O QUE FAZER: Converta todas as linhas abaixo em uma tabela Markdown com as colunas "Nº" e "Linha", numerando cada linha e omitindo as que estiverem em branco. Deixe as imagens de fora da resposta.

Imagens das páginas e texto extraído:

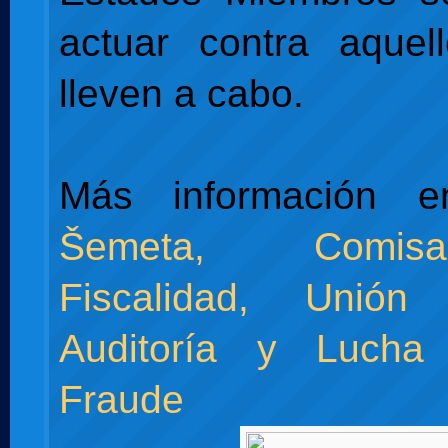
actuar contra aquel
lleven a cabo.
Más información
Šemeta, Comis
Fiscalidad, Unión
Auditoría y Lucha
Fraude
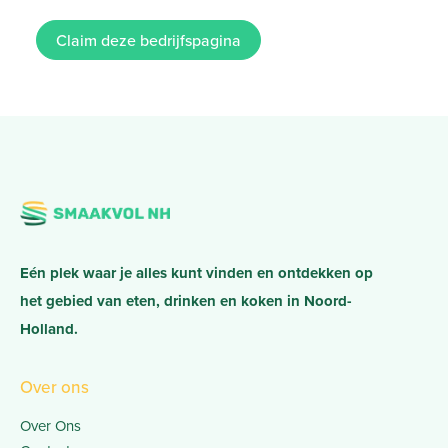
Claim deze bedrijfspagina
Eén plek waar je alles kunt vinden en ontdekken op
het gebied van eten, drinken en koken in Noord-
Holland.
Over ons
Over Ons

RESPOSTA:
| Nº | Linha |
|---|---|
| 1 | actuar contra aquel |
| 2 | lleven a cabo. |
| 3 | Más información |
| 4 | Šemeta, Comis |
| 5 | Fiscalidad, Unión |
| 6 | Auditoría y Lucha |
| 7 | Fraude |
| 8 | Claim deze bedrijfspagina |
| 9 | Eén plek waar je alles kunt vinden en ontdekken op |
| 10 | het gebied van eten, drinken en koken in Noord- |
| 11 | Holland. |
| 12 | Over ons |
| 13 | Over Ons |